……って、彼氏ができても二次元好きは続けるの?

と、何処かから声が聞こえたような。

二次元好きは筋金入り。颯との恋も二年だから、すぐにやめるのは無理そうだけど。大登さんと一緒にいる時間が長くなれば、それも少しは落ち着くような気がしないでもない。

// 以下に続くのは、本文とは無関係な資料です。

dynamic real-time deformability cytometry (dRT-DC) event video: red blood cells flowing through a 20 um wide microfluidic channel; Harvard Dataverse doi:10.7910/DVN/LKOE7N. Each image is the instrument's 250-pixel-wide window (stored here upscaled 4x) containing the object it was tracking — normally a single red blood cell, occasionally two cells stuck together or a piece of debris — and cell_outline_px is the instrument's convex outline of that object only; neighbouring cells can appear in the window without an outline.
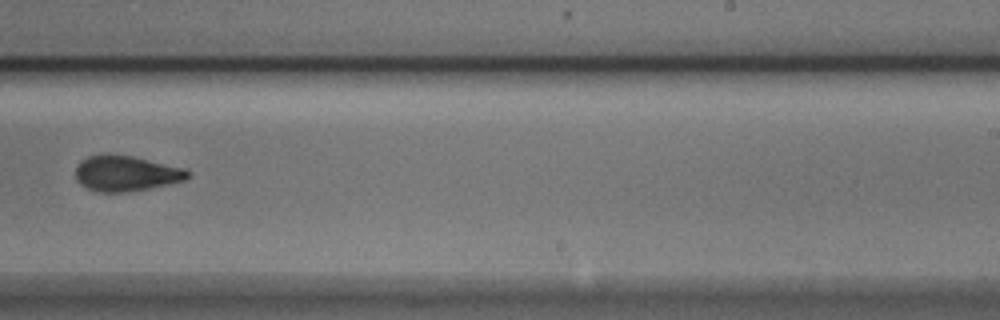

目を海の方に向けると、何組かのカップルが仲良さそうに手を繋いで歩いていて。颯相手じゃあ、ああはいかないからねと苦笑する。

「俺たちも、散歩の続きするか?」

そんな私のことを見ていたのか、大登さんはすっくと立ち上がると私に手を差し出した。さっきまでは躊躇していた手をつなぐ行為も、今はなんのためらいもなく大登さんの手に自分の手を重ねた。

手を繋いでいない左手の中には、大登さんのマンションの鍵が付いたキーホルダーが握られている。何の変哲もない鍵なのに、それが大登さんのマンションのだと思うだけで心がこんなにも騒ぐなんて。

この鍵を使うのはまだ先の事になりそうだけど、その日が来るのを楽しみして大切に保管しておかないと。

そっと鞄の中にしまうと、大登さんの左手と絡ませている右手にキュッと力を込めた。